**What is being asked**
Take every line from the records below that includes the word "down".

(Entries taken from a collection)
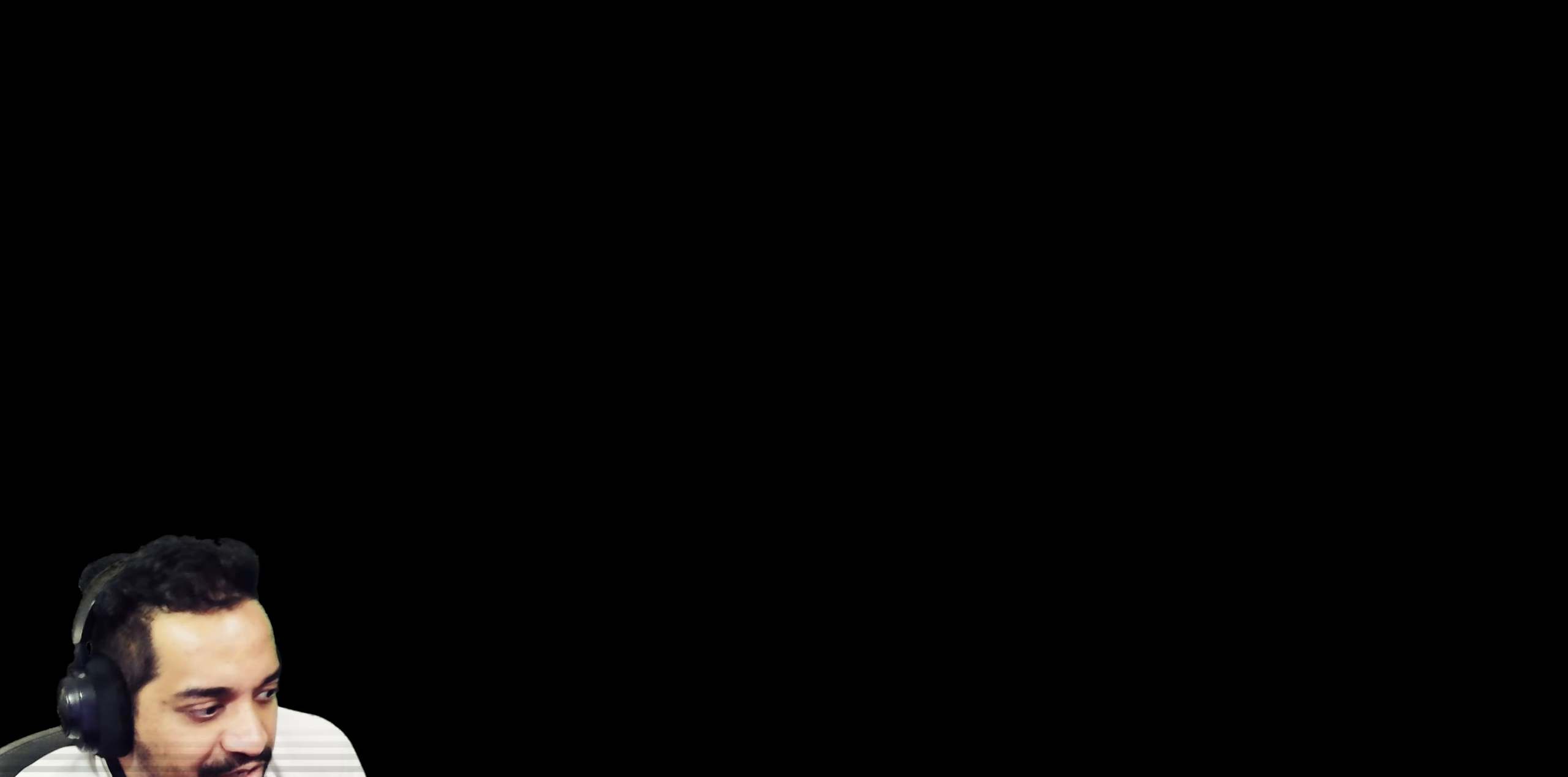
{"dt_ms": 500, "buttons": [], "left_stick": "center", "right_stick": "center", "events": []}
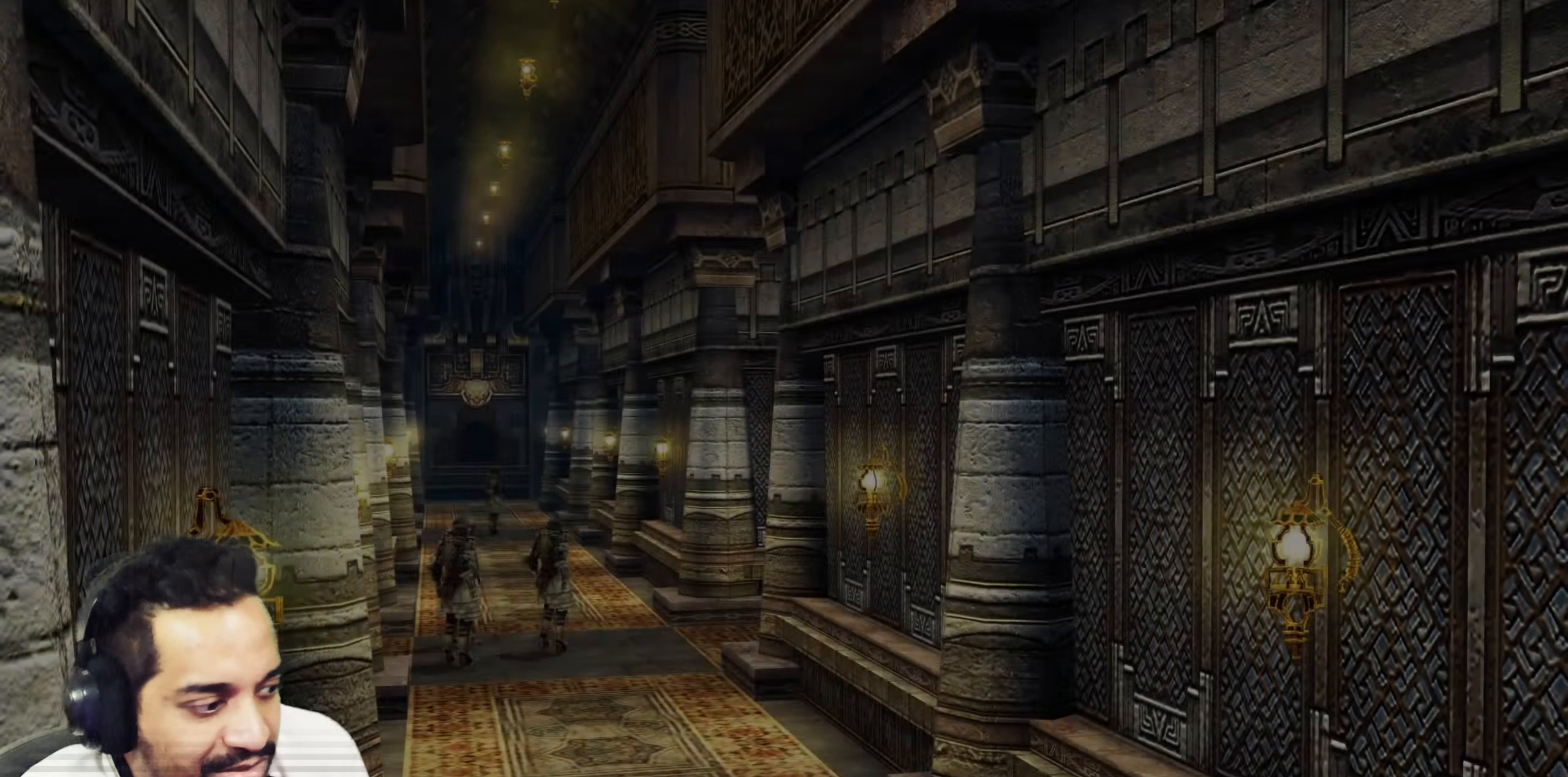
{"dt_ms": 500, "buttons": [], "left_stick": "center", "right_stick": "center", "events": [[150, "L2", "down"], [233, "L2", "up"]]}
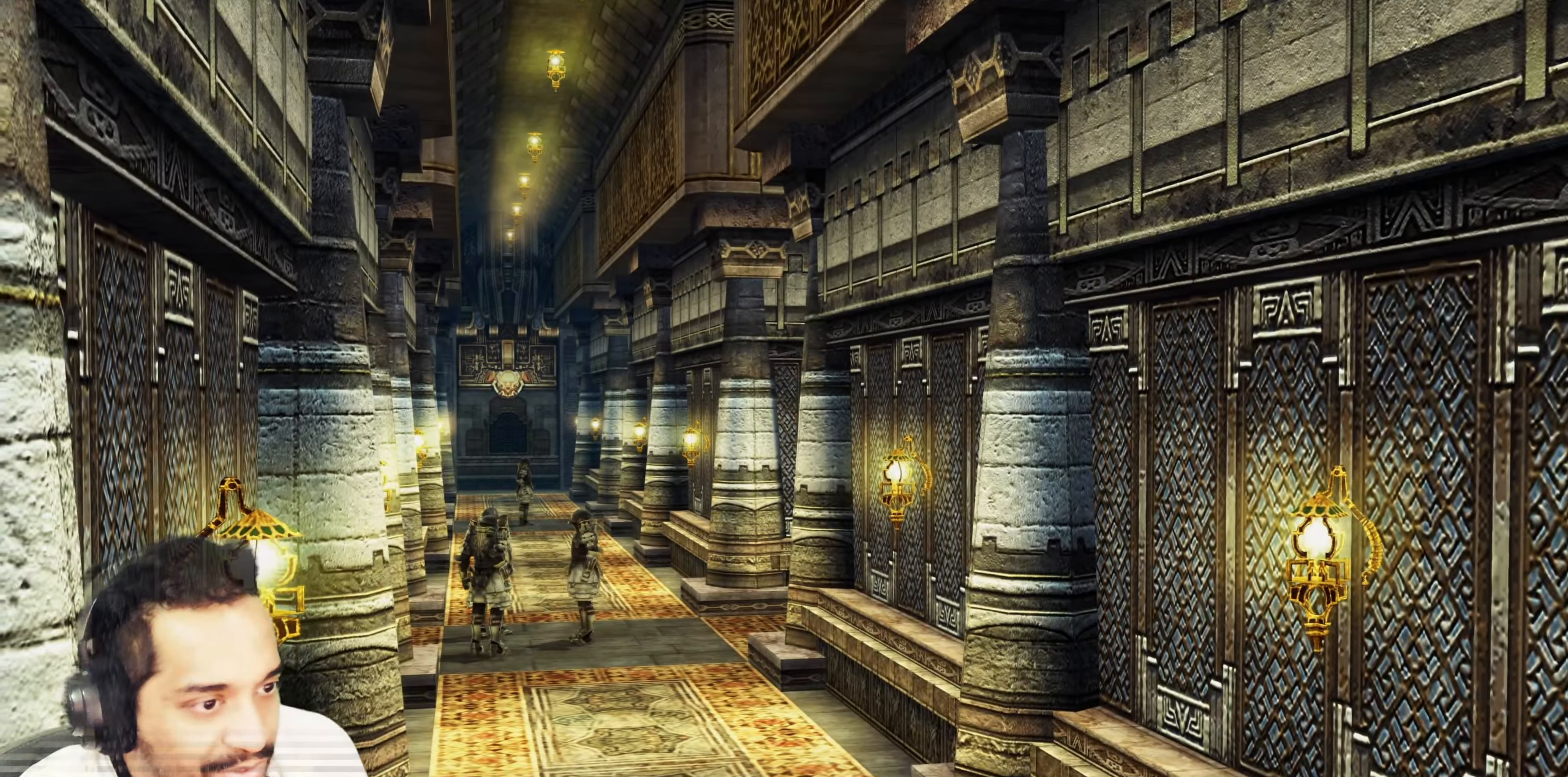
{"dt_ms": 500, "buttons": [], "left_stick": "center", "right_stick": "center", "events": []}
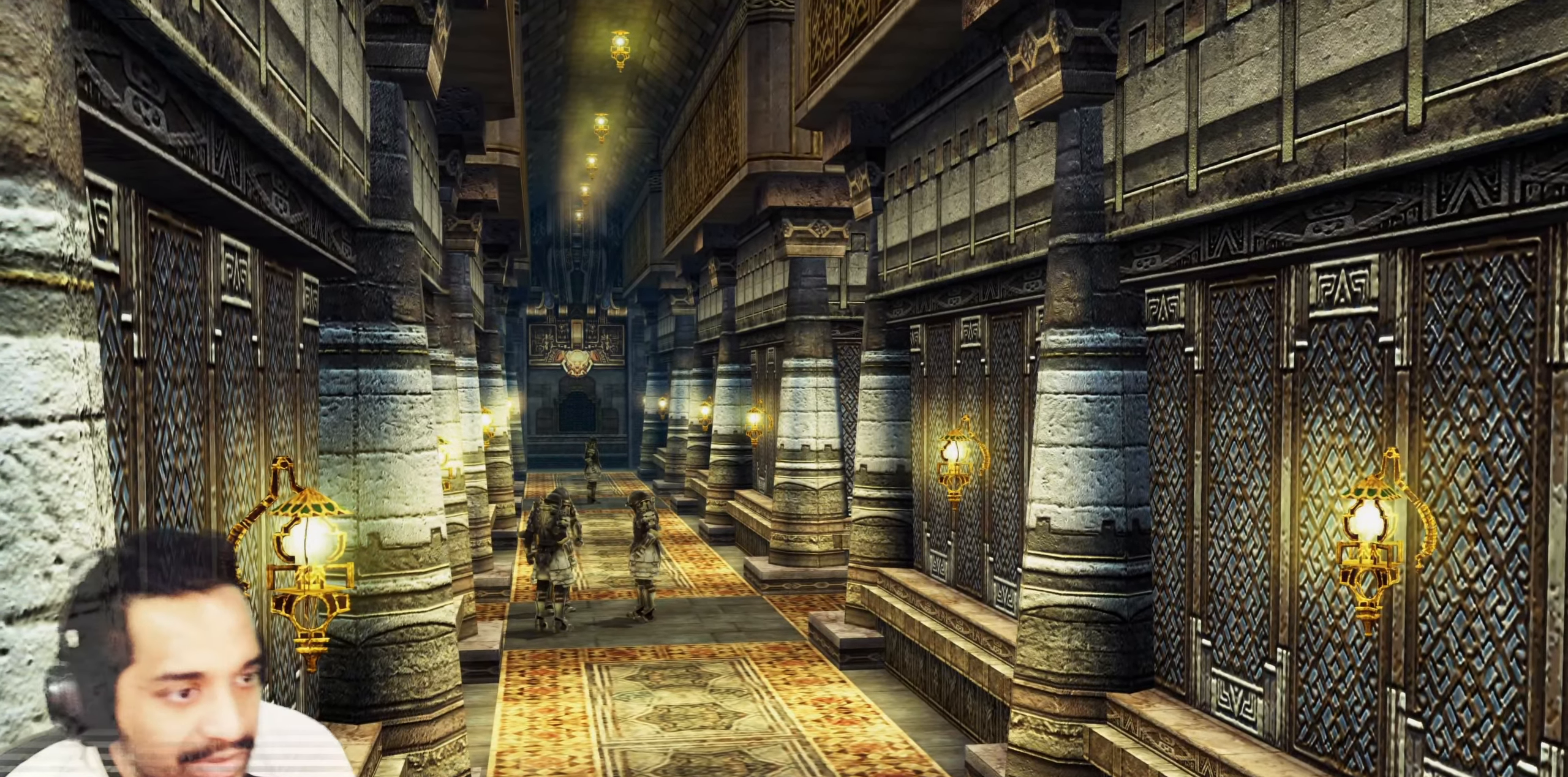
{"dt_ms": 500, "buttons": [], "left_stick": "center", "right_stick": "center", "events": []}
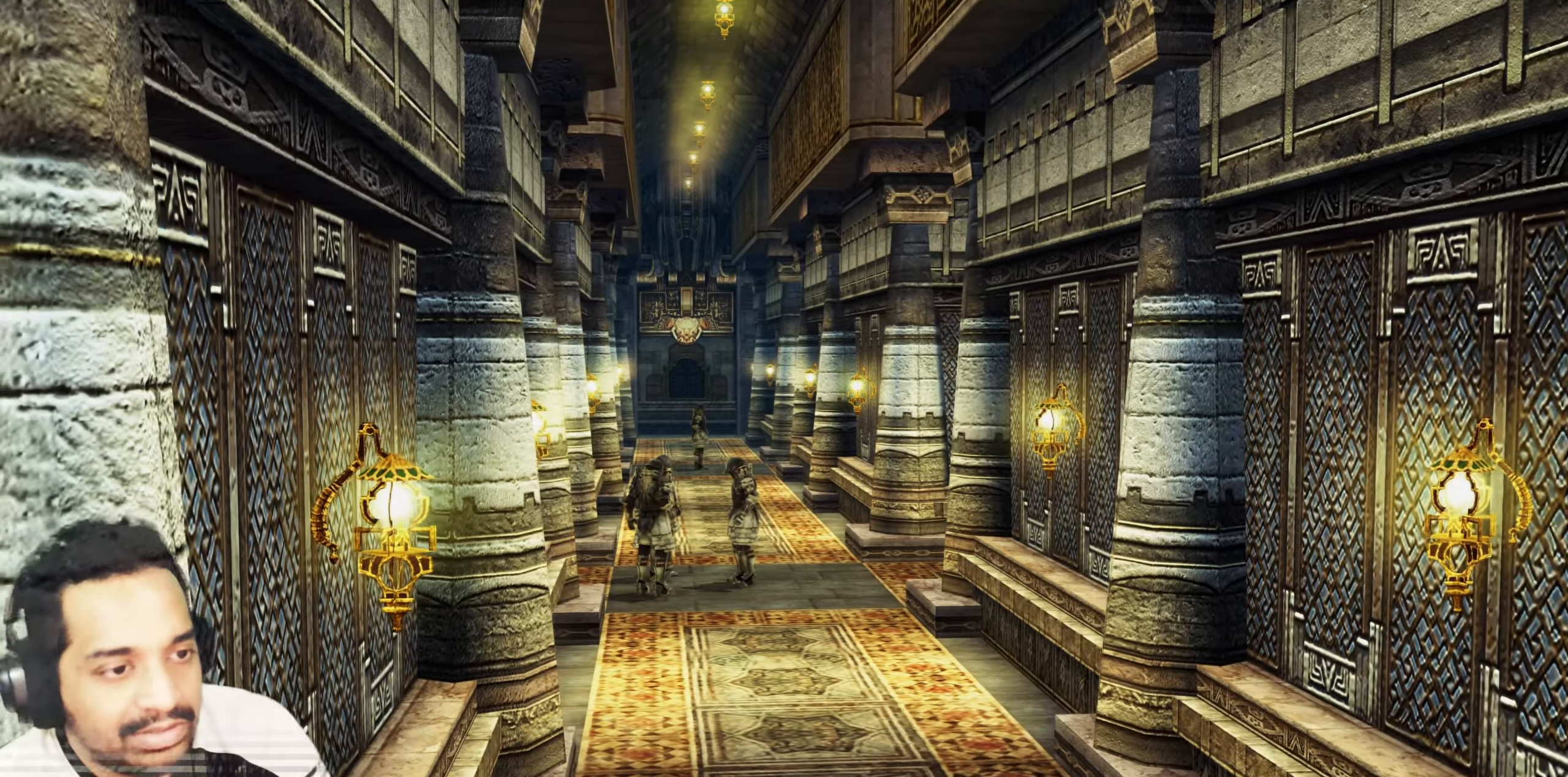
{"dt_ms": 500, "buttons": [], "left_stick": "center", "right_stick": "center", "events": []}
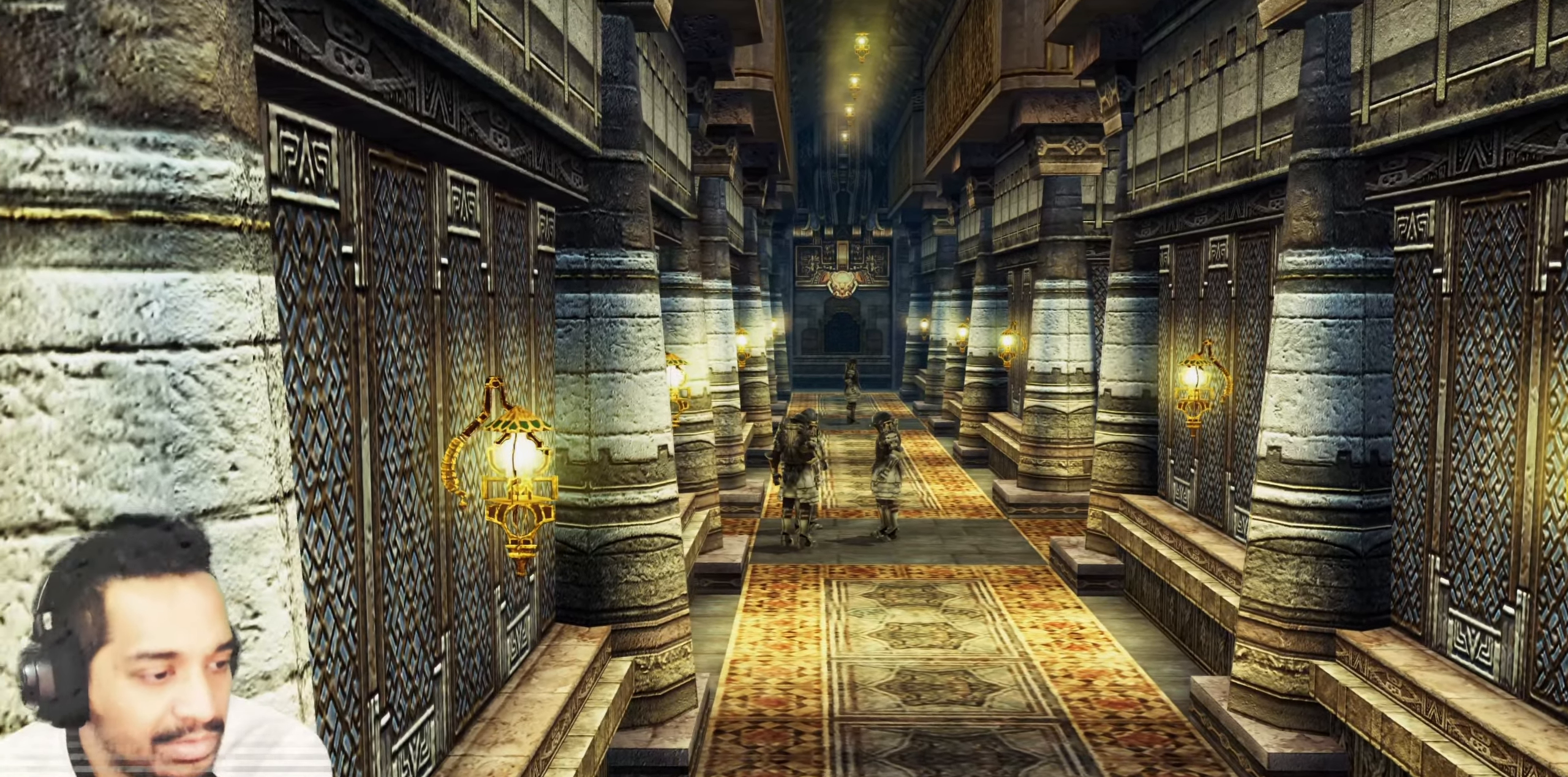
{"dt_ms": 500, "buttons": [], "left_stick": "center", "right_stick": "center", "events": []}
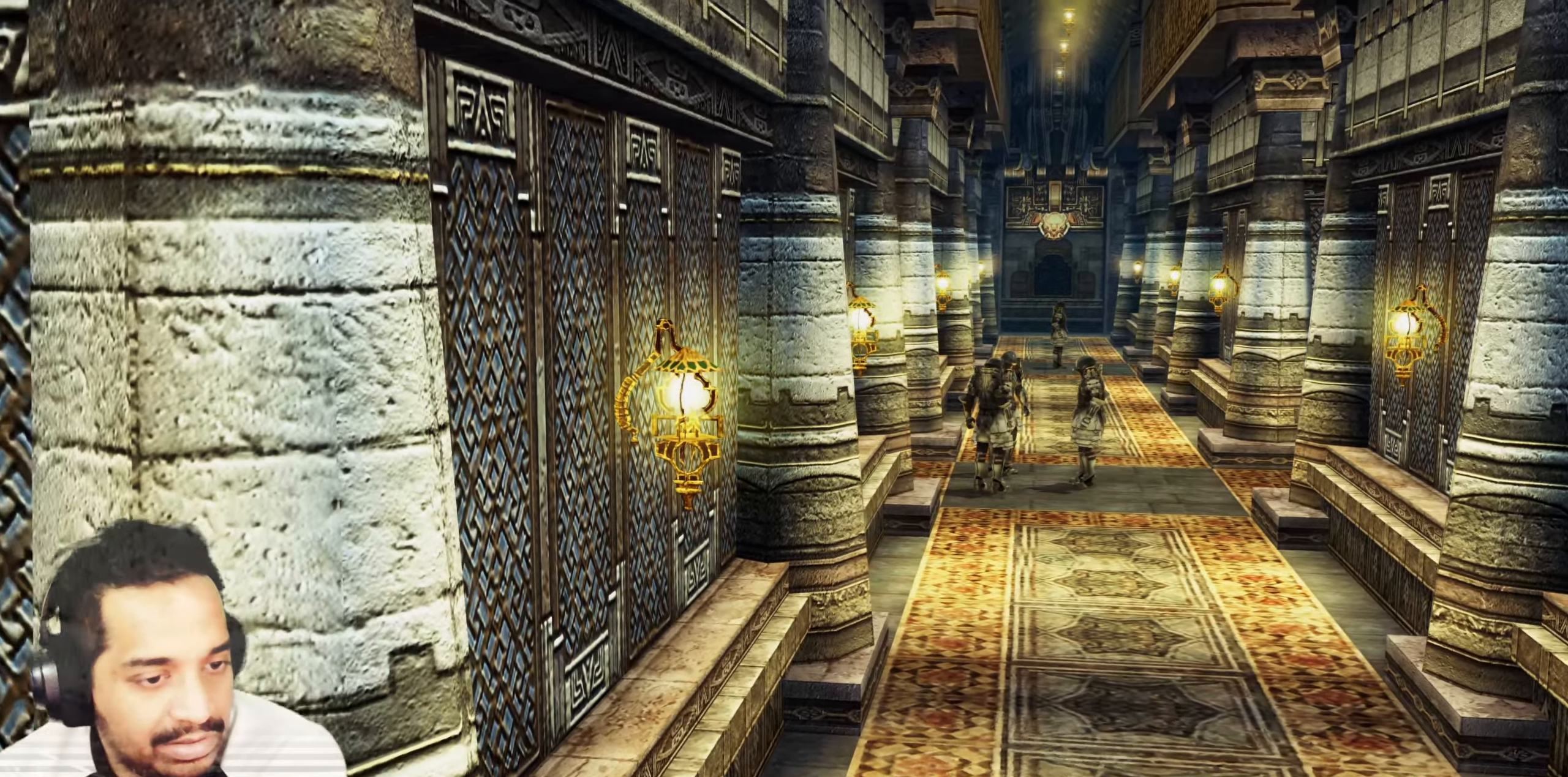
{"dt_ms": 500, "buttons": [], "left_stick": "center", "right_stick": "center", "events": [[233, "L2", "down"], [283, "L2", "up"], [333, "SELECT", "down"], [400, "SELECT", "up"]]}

**Task solution**
{"dt_ms": 500, "buttons": [], "left_stick": "center", "right_stick": "center", "events": [[150, "L2", "down"], [233, "L2", "up"]]}
{"dt_ms": 500, "buttons": [], "left_stick": "center", "right_stick": "center", "events": [[233, "L2", "down"], [283, "L2", "up"], [333, "SELECT", "down"], [400, "SELECT", "up"]]}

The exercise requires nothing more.